WRITTEN PROBLEM: Extend the document extract on director and executive compensation below, beginning immediately after its final sentence.

DOCUMENT EXTRACT:
------------------------------------------------
Compensation of Directors

      The Company's non-employee directors receive an annual stipend of $12,000,
a per meeting fee of $1,500, and an award of options to purchase 25,000 shares
of the Company's common stock. Directors who are employees of the Company do not
receive compensation for attendance at Board meetings. All board members are
reimbursed for expenses they incur in attending meetings.


                                       13


Compensation Committee Interlocks and Insider Participation

      On November 8, 1995, the Board voted to form an executive compensation
committee consisting of Mr. Ruben and Mr. Blatt, (the "Committee"). In April of
2002, the Board elected Mr. Duffy to the Committee. The Committee is authorized
to review all compensation matters involving directors and executive officers
and Committee approval is required for any compensation to be paid to executive
officers or directors who are employees of the Company. As a matter of policy
and to assure compliance with Rule 16b-3(d)(1) of the Securities Exchange Act of
1934, the decisions of the Compensation Committee are subject to ratification by
a majority of the Board. Both Messrs. Blatt and Ruben serve as officers and
directors of the Company and of Mountaineer Park.

Board Compensation Committee Report on Executive Compensation

Policy

      The Committee's decisions with respect to executive compensation will be
guided by the general principle that compensation be designed: (i) to assure
that the Company's executives receive fair compensation relative to their peers
at similar companies; (ii) to assure that the Company's shareholders are
receiving fair value for the compensation paid to the Company's executives; and
(iii) to allow the Company to secure and retain the services of high quality
executives.

      The Company's compensation program currently consists of three elements: a
base salary; annual incentives in the form of cash or restricted stock bonuses;
and long-term incentives in the form of stock options and/or cash. The Committee
believes that annual incentives, or bonuses, should be used to reward an
executive for exceptional performance. The determination of what constitutes
exceptional performance is generally a subjective judgment by the Committee
based on the executive's contribution to the Company's revenues, legislative and
regulatory efforts, recruitment of high quality personnel, elevating public
awareness and perception of the Company's gaming and resort businesses, and
development of the Company's prospects. With respect to compensation for the
Company's current CEO, performance bonuses are calculated pursuant to a formula
tied to increases in the Company's gross operating revenues, subject to certain
conditions and limitations. The Committee recently concluded a new five-year
agreement with the Company's CEO which is described above.
------------------------------------------------
SUPPLIED DATA:

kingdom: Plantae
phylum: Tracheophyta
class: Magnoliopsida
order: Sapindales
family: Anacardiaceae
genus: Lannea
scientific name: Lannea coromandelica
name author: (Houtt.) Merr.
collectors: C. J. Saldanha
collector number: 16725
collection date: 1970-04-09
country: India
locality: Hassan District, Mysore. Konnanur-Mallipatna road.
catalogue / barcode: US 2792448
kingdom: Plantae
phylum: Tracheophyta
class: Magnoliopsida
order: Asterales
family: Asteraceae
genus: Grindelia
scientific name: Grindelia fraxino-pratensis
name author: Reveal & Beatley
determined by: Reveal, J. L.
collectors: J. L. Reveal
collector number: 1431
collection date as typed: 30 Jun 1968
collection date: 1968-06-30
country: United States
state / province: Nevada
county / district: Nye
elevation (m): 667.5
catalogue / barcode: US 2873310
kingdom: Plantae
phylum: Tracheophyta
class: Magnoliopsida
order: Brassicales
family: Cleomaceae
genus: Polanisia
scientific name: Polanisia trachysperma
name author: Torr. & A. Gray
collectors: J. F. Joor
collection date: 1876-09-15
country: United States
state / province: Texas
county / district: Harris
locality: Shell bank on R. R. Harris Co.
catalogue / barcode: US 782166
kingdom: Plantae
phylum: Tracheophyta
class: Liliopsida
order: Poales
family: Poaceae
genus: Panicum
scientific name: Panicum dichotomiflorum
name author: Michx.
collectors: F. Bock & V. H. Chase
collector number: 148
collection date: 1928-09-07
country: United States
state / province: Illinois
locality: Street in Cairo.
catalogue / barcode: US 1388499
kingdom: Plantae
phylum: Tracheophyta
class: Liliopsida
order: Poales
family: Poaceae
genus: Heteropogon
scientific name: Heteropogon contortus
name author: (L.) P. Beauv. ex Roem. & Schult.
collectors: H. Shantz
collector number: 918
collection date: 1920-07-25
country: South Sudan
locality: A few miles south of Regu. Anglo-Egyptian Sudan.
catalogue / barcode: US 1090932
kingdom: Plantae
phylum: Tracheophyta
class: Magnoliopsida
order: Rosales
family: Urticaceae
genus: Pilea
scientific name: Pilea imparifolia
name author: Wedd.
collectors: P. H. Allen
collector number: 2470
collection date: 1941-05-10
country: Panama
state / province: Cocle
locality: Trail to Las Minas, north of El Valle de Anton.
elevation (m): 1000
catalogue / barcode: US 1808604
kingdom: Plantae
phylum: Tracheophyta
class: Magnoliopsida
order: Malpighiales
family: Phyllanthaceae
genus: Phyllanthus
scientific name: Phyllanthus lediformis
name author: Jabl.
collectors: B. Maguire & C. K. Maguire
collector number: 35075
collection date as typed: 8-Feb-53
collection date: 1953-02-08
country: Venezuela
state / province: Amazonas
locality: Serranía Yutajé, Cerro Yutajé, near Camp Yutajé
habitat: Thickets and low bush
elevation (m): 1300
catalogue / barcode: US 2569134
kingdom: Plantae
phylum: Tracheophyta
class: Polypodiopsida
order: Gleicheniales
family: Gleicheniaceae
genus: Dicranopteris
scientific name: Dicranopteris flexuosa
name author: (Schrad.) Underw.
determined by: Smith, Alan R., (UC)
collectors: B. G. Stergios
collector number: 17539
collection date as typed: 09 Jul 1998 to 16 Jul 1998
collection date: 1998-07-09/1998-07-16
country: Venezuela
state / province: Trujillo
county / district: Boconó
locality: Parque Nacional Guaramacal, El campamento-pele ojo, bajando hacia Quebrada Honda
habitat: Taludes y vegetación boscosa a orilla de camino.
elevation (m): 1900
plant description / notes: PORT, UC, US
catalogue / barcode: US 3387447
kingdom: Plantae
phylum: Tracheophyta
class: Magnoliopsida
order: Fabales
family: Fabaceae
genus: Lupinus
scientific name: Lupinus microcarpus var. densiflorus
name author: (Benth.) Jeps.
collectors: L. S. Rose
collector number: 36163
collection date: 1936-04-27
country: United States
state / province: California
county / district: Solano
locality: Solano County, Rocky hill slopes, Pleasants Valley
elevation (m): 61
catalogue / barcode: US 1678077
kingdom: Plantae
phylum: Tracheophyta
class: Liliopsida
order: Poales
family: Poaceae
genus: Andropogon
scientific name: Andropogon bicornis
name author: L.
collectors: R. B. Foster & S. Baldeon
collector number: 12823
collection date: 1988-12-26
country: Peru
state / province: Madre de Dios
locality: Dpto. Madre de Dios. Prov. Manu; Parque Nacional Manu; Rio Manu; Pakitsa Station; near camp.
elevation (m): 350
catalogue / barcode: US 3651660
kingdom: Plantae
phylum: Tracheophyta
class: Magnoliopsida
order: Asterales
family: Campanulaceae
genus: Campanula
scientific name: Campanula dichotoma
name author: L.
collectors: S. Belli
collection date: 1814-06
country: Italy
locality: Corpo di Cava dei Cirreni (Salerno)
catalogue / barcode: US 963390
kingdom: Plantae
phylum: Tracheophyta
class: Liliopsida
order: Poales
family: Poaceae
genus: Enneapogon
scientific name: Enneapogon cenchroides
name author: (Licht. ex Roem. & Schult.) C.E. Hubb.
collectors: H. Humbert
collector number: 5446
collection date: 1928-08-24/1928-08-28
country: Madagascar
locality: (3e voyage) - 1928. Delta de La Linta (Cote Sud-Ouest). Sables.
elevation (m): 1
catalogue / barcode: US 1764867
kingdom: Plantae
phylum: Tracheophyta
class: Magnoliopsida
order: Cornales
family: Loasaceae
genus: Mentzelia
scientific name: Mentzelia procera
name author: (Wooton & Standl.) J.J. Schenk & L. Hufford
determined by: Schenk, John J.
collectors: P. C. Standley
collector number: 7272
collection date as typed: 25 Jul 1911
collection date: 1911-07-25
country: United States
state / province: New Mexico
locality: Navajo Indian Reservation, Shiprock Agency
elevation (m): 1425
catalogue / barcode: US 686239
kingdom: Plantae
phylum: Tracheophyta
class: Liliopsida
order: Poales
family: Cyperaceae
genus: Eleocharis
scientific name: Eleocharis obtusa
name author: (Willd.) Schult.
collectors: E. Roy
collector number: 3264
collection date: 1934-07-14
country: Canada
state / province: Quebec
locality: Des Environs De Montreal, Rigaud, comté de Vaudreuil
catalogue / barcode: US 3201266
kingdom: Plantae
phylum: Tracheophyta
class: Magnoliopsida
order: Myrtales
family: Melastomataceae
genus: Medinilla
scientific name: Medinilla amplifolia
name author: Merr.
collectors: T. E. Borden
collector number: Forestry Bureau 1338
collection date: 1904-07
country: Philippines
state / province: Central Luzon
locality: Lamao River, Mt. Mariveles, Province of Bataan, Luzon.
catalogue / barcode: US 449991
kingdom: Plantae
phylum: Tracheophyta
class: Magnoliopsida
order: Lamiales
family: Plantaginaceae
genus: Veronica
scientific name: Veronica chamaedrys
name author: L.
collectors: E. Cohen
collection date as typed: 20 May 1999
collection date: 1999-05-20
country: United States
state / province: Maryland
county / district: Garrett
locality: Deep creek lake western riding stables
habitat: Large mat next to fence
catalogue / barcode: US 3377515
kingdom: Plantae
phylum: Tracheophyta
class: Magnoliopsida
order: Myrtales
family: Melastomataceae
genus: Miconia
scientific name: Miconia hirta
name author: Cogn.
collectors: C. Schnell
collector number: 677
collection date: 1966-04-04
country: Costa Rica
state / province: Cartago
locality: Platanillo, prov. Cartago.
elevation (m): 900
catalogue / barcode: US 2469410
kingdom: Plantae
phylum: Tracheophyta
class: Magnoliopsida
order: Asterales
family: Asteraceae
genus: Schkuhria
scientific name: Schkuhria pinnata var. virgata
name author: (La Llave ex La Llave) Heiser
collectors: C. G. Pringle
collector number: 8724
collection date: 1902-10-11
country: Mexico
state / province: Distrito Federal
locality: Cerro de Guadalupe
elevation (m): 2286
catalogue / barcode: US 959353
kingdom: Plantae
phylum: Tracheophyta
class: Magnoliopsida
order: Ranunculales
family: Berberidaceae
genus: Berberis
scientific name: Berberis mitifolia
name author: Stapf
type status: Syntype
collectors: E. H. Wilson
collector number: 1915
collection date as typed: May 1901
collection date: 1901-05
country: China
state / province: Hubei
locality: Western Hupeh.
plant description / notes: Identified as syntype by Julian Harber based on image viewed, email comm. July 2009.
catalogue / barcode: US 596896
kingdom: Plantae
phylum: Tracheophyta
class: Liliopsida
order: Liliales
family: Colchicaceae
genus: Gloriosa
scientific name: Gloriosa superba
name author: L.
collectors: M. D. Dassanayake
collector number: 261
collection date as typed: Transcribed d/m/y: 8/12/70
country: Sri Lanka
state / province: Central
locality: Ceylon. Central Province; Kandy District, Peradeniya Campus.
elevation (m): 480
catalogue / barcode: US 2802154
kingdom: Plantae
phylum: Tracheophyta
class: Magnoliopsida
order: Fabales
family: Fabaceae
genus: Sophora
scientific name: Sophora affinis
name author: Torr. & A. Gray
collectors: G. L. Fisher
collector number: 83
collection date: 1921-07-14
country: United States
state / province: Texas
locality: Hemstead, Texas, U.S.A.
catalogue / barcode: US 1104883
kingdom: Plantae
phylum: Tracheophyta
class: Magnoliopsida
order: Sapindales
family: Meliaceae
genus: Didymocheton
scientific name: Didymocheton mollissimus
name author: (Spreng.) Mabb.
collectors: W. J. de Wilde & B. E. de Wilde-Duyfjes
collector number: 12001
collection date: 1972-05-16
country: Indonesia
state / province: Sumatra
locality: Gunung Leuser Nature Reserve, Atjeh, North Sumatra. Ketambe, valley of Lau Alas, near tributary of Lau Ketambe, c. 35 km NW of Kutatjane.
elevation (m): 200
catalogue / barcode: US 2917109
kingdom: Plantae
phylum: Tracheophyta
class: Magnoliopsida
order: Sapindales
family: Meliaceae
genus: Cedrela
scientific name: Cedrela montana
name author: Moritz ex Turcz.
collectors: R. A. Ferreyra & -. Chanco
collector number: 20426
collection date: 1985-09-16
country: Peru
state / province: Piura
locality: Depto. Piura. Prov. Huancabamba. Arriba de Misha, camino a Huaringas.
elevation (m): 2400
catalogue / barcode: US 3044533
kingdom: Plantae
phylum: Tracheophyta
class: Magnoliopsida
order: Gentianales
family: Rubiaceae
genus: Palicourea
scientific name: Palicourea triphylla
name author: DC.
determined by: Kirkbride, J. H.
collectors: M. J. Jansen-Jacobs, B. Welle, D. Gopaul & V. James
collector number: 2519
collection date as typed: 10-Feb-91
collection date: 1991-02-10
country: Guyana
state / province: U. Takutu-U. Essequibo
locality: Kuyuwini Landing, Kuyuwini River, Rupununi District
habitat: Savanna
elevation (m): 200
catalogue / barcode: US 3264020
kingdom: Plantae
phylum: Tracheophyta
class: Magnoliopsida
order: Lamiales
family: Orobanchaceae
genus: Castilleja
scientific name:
------------------------------------------------
EXERCISE ANSWER:
      Stock options allow the Company to motivate executives to increase
stockholder value. This type of incentive also allows the Company to recruit
members of the management team whose contributions and skills are important to
its long-term success. The Committee intends to employ a combination of cash
incentives, stock and option awards.

Chief Executive Officer Compensation; Employment Agreement

      During the fiscal year ended December 31, 2001, Mr. Arneault's base salary
and bonuses were based upon a September 2001 employment agreement which was
effective as of January 1, 2002, and replaced an agreement entered into in
February 1999. Prior to the execution of the September 2001 employment
agreement, during the fiscal year ended December 31, 2001, Mr. Arneault's base
salary and bonuses were based upon his February 1999 employment agreement. The
current performance bonus is based upon an objective formula tied to EBITDA
growth,


                                       14


subject to certain conditions and limitations. In addition, in 2001, the
Committee recommended, and the Board approved, grants to Mr. Arneault of
non-qualified options to purchase 100,000 shares of the Company's common stock
at the fair market value on the date of grant of $7.30 per share. The Committee
believed that the total compensation was warranted by Mr. Arneault's overall
performance and in particular his ongoing pivotal role in the continued growth
of the Company's West Virginia business.

                                        Respectfully submitted,

                                        Robert A. Blatt
                                        Robert L. Ruben
                                        Donald J. Duffy

                              CERTAIN TRANSACTIONS

      In connection with the exercise of stock options and the payment of taxes
incident to such exercises during 2001 and prior years, the Company's President
and CEO, Edson Arneault, delivered to the Company full recourse promissory notes
totaling approximately $2,242,000 in principal that remained outstanding at
December 31, 2001. The notes were to mature variously in 2002 through 2004 and
bore interest at annual rates ranging from 6% to 9% or 1% above the prime rate.
Mr. Arneault repaid all of the notes, together with accrued interest, in full
subsequent to December 31, 2001.

      Mr. Robert Ruben, an officer and member of the Company's board, is a
member of the law firm Ruben & Aronson, LLP, which has performed legal services
for the Company. The Company and Ruben & Aronson anticipate that the law firm
will perform legal services for the Company in the future. During the fiscal
year ended December 31, 2001, the Company paid Ruben & Aronson the sum of
$1,222,000 for legal services. In connection with the exercise of stock options
and payment of taxes incident to such exercises during 2001 and prior years, Mr.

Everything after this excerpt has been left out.